Assignment:
I would like the lines below, from the one with "(dxfimperialunits false)" through the one with "assign temp0_0 = din0 + din2;", copied exactly and without any pictures.
::: Exercise inputs
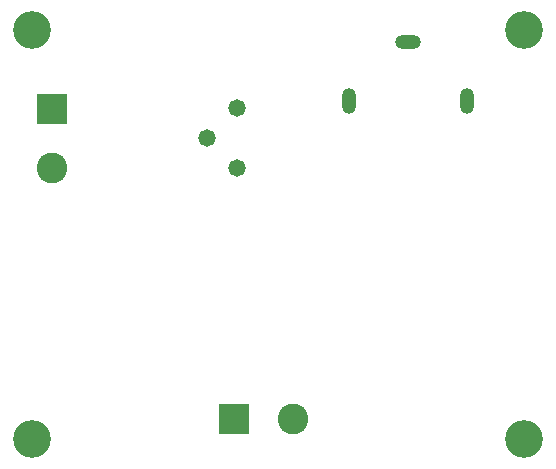
<source format=gbs>
%TF.GenerationSoftware,KiCad,Pcbnew,(6.0.7-1)-1*%
%TF.CreationDate,2022-08-15T15:40:10-06:00*%
%TF.ProjectId,led_modulator,6c65645f-6d6f-4647-956c-61746f722e6b,rev?*%
%TF.SameCoordinates,Original*%
%TF.FileFunction,Soldermask,Bot*%
%TF.FilePolarity,Negative*%
%FSLAX46Y46*%
G04 Gerber Fmt 4.6, Leading zero omitted, Abs format (unit mm)*
G04 Created by KiCad (PCBNEW (6.0.7-1)-1) date 2022-08-15 15:40:10*
%MOMM*%
%LPD*%
G01*
G04 APERTURE LIST*
%ADD10C,3.200000*%
%ADD11R,2.600000X2.600000*%
%ADD12C,2.600000*%
%ADD13C,1.473200*%
%ADD14O,1.200000X2.200000*%
%ADD15O,2.200000X1.200000*%
G04 APERTURE END LIST*
D10*
X115425000Y-109425000D03*
X157075000Y-144075000D03*
X157075000Y-109425000D03*
X115425000Y-144075000D03*
D11*
X132530000Y-142425000D03*
D12*
X137530000Y-142425000D03*
D13*
X132750000Y-116075000D03*
X130210000Y-118615000D03*
X132750000Y-121155000D03*
D11*
X117075000Y-116115000D03*
D12*
X117075000Y-121115000D03*
D14*
X152250000Y-115500000D03*
D15*
X147250000Y-110500000D03*
D14*
X142250000Y-115500000D03*
M02*

</source>
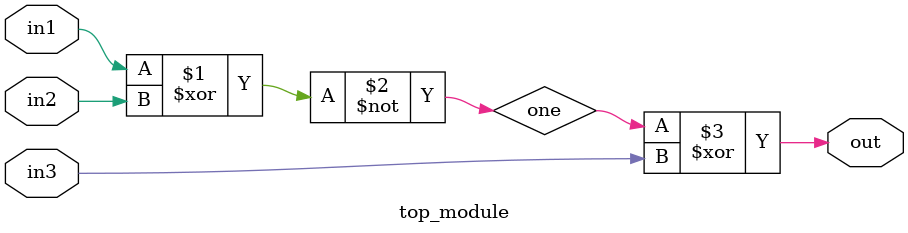
<source format=v>
module top_module (
    input in1,
    input in2,
    input in3,
    output out);
    
	wire one;
    
    assign one = ~(in1^in2);
    assign out = one ^ in3;
    
endmodule

</source>
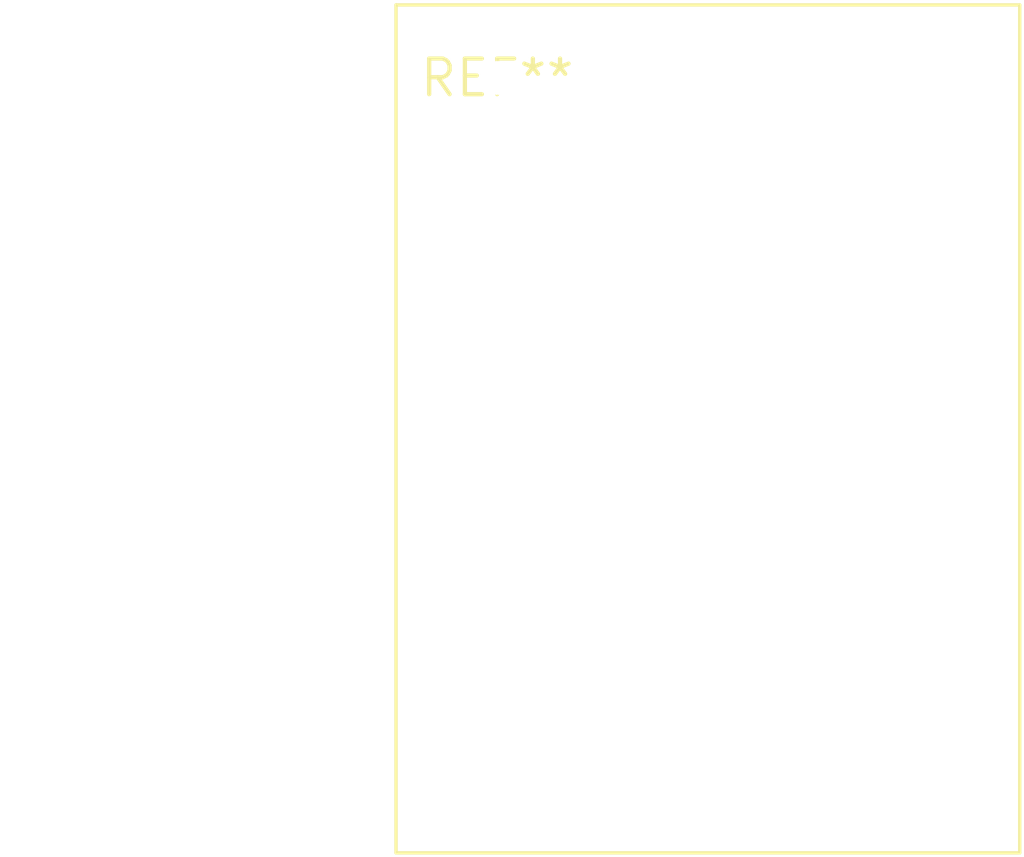
<source format=kicad_pcb>
(kicad_pcb (version 20240108) (generator pcbnew)

  (general
    (thickness 1.6)
  )

  (paper "A4")
  (layers
    (0 "F.Cu" signal)
    (31 "B.Cu" signal)
    (32 "B.Adhes" user "B.Adhesive")
    (33 "F.Adhes" user "F.Adhesive")
    (34 "B.Paste" user)
    (35 "F.Paste" user)
    (36 "B.SilkS" user "B.Silkscreen")
    (37 "F.SilkS" user "F.Silkscreen")
    (38 "B.Mask" user)
    (39 "F.Mask" user)
    (40 "Dwgs.User" user "User.Drawings")
    (41 "Cmts.User" user "User.Comments")
    (42 "Eco1.User" user "User.Eco1")
    (43 "Eco2.User" user "User.Eco2")
    (44 "Edge.Cuts" user)
    (45 "Margin" user)
    (46 "B.CrtYd" user "B.Courtyard")
    (47 "F.CrtYd" user "F.Courtyard")
    (48 "B.Fab" user)
    (49 "F.Fab" user)
    (50 "User.1" user)
    (51 "User.2" user)
    (52 "User.3" user)
    (53 "User.4" user)
    (54 "User.5" user)
    (55 "User.6" user)
    (56 "User.7" user)
    (57 "User.8" user)
    (58 "User.9" user)
  )

  (setup
    (pad_to_mask_clearance 0)
    (pcbplotparams
      (layerselection 0x00010fc_ffffffff)
      (plot_on_all_layers_selection 0x0000000_00000000)
      (disableapertmacros false)
      (usegerberextensions false)
      (usegerberattributes false)
      (usegerberadvancedattributes false)
      (creategerberjobfile false)
      (dashed_line_dash_ratio 12.000000)
      (dashed_line_gap_ratio 3.000000)
      (svgprecision 4)
      (plotframeref false)
      (viasonmask false)
      (mode 1)
      (useauxorigin false)
      (hpglpennumber 1)
      (hpglpenspeed 20)
      (hpglpendiameter 15.000000)
      (dxfpolygonmode false)
      (dxfimperialunits false)
      (dxfusepcbnewfont false)
      (psnegative false)
      (psa4output false)
      (plotreference false)
      (plotvalue false)
      (plotinvisibletext false)
      (sketchpadsonfab false)
      (subtractmaskfromsilk false)
      (outputformat 1)
      (mirror false)
      (drillshape 1)
      (scaleselection 1)
      (outputdirectory "")
    )
  )

  (net 0 "")

  (footprint "L_CommonMode_Wuerth_WE-CMB-XL" (layer "F.Cu") (at 0 0))

)

</source>
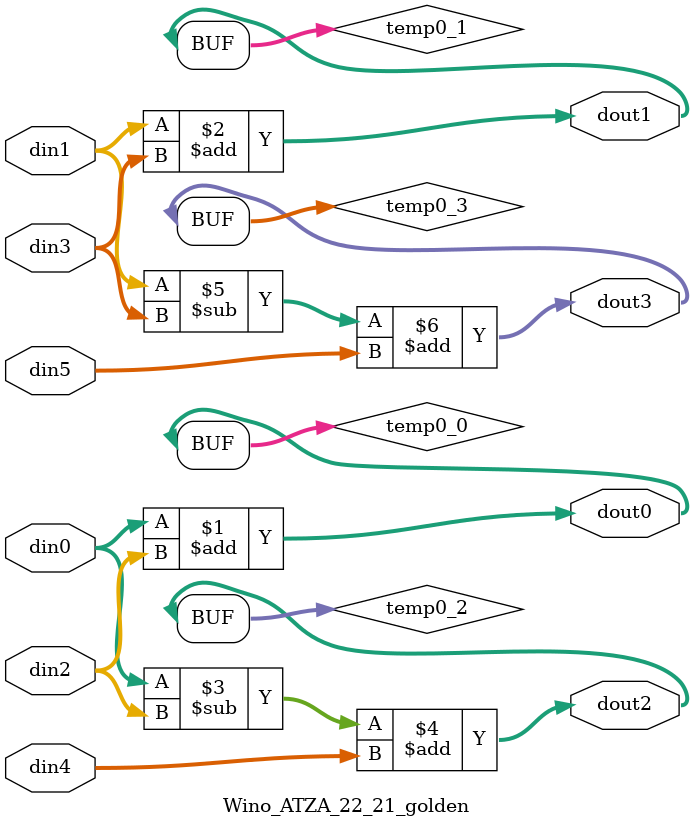
<source format=v>

module Wino_ATZA_22_21_golden#(
    parameter data_width = 20
)(
    // din = 3 * 2
    input [data_width - 1:0] din0, din1, din2, din3, din4, din5,
    // dout = AT * dout * A
    output [data_width - 1:0] dout0, dout1, dout2, dout3
);

    // temp0 = AT * din
    wire [data_width - 1:0] temp0_0, temp0_1, temp0_2, temp0_3;

    assign temp0_0 = din0 + din2;
    assign temp0_1 = din1 + din3;
    assign temp0_2 = din0 - din2 + din4;
    assign temp0_3 = din1 - din3 + din5;

    // dout = temp0 * A
    assign dout0 = temp0_0;
    assign dout1 = temp0_1;
    assign dout2 = temp0_2;
    assign dout3 = temp0_3;

endmodule

</source>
::::::
Expected output:
      (dxfimperialunits false)
      (dxfusepcbnewfont false)
      (psnegative false)
      (psa4output false)
      (plotreference false)
      (plotvalue false)
      (plotinvisibletext false)
      (sketchpadsonfab false)
      (subtractmaskfromsilk false)
      (outputformat 1)
      (mirror false)
      (drillshape 1)
      (scaleselection 1)
      (outputdirectory "")
    )
  )

  (net 0 "")

  (footprint "L_CommonMode_Wuerth_WE-CMB-XL" (layer "F.Cu") (at 0 0))

)

</source>
<source format=v>

module Wino_ATZA_22_21_golden#(
    parameter data_width = 20
)(
    // din = 3 * 2
    input [data_width - 1:0] din0, din1, din2, din3, din4, din5,
    // dout = AT * dout * A
    output [data_width - 1:0] dout0, dout1, dout2, dout3
);

    // temp0 = AT * din
    wire [data_width - 1:0] temp0_0, temp0_1, temp0_2, temp0_3;

    assign temp0_0 = din0 + din2;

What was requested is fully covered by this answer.